> _SOURCE EXTRACT_
▼

This is the first history of the Ku Klux Klan from ‘its origins in post-Civil War Tennessee to the present day’ and it makes for a lively read. Kristofer Allerfeldt, a history professor at the University of Exeter, combines lucid political analysis with eye-popping details of violence. One victim of a lynching was made to climb a tree with a noose round his neck but stubbornly clung onto a branch. Rather than waste a bullet and spare him a slow death by strangulation, a Klan member climbed up after him and sawed off his fingers one by one until he dropped.
The Klan started as a fraternity of six young, former Confederate soldiers soon after the Civil War ended. Following the example of other fraternities, it adopted rituals, oaths, costumes and arcane titles such as ‘Grand Turk’ and ‘Grand Cyclops’, but it also had a more sinister association, as two of the men were appointed ‘Night Hawks’, a reference back to the patrols which had searched for runaway slaves in the antebellum South.

▲

> _APPLY WHAT YOU READ_
1. Please reproduce the part of the Ku Klux Klan review that begins with the words "The Klan started" and ends after the words "the antebellum South.".
2. In the Ku Klux Klan review, what title were two of the Klan's founding members given?

> _RECORDED DATA_
▼

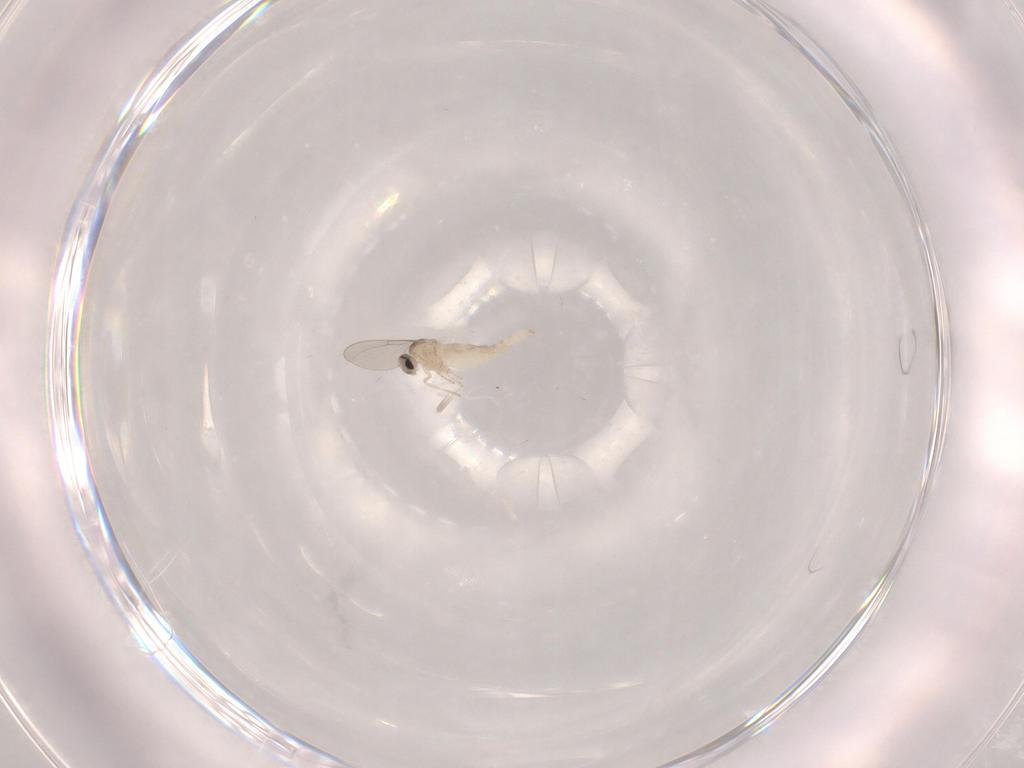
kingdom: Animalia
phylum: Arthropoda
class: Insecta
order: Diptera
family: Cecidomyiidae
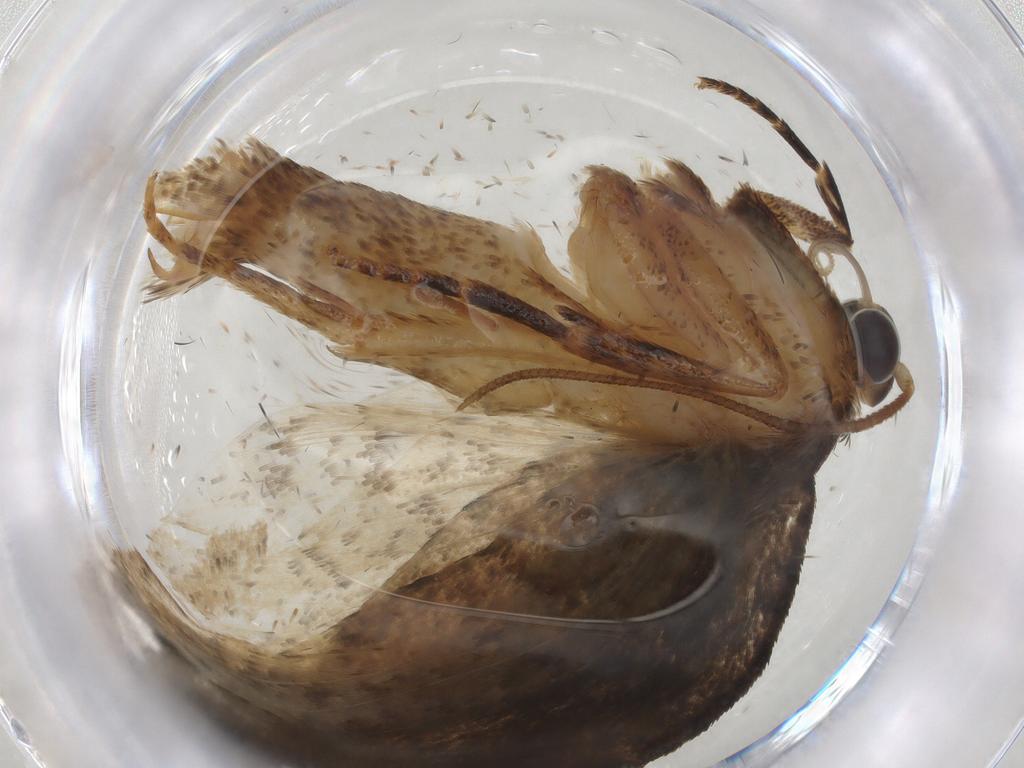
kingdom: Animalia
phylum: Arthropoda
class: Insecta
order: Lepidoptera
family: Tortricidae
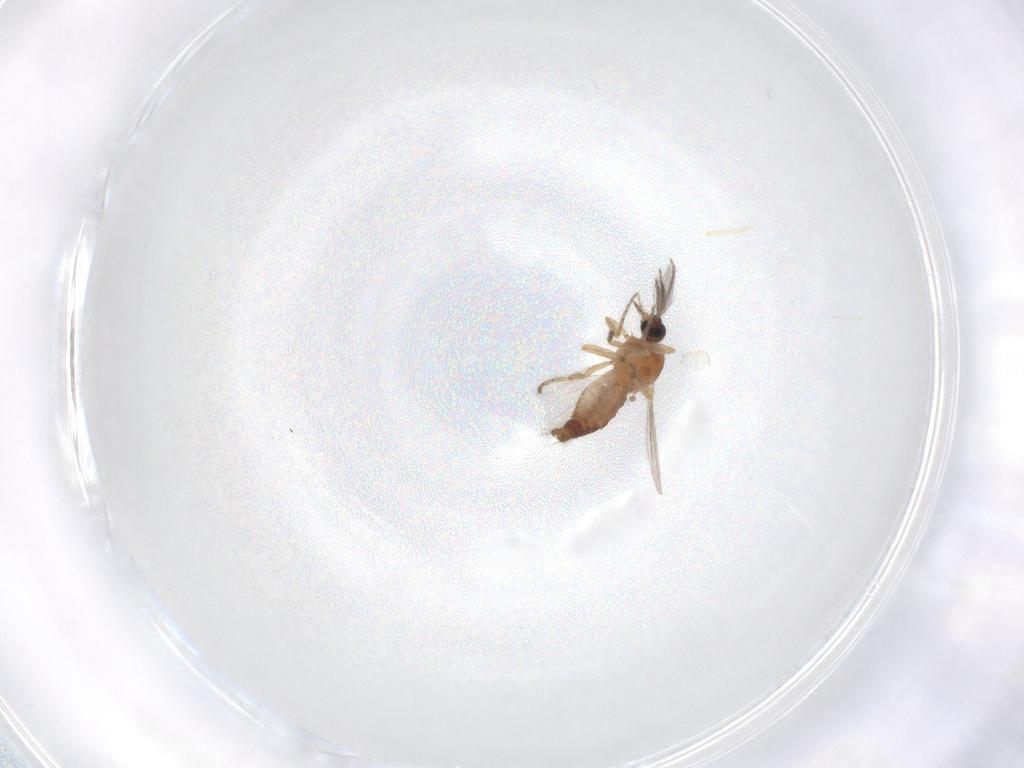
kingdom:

▲

> _YOUR WRITTEN ANSWERS_
1.
The Klan started as a fraternity of six young, former Confederate soldiers soon after the Civil War ended. Following the example of other fraternities, it adopted rituals, oaths, costumes and arcane titles such as ‘Grand Turk’ and ‘Grand Cyclops’, but it also had a more sinister association, as two of the men were appointed ‘Night Hawks’, a reference back to the patrols which had searched for runaway slaves in the antebellum South.

2. They were appointed "Night Hawks."